## Task statement
Present each line of the entries below that holds the word "ғофил".

## Data
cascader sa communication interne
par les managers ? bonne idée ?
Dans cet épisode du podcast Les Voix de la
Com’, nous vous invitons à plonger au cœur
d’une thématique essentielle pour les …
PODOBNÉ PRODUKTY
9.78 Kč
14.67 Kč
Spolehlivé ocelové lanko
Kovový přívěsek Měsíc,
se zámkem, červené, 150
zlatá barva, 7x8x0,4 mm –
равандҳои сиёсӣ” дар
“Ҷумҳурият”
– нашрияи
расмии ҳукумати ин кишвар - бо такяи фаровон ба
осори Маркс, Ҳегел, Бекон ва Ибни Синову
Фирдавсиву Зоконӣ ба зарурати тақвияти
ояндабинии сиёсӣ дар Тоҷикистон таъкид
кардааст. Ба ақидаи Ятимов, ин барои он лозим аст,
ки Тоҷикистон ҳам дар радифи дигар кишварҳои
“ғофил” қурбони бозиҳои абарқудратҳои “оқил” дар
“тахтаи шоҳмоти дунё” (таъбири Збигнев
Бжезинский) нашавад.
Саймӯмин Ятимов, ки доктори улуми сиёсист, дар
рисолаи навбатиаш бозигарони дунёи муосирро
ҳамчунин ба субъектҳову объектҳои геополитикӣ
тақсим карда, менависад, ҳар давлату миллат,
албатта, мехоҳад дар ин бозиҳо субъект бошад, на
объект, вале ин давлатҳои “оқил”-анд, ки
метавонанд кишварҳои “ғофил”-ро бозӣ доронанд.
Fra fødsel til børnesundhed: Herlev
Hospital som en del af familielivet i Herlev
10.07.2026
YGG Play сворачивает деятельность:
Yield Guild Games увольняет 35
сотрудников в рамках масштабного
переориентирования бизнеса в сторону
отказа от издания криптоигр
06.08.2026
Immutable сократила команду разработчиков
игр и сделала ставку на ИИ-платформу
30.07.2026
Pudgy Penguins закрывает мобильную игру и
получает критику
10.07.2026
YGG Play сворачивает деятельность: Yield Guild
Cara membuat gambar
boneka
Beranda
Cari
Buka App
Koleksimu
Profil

## Result of the exercise
“ғофил” қурбони бозиҳои абарқудратҳои “оқил” дар
метавонанд кишварҳои “ғофил”-ро бозӣ доронанд.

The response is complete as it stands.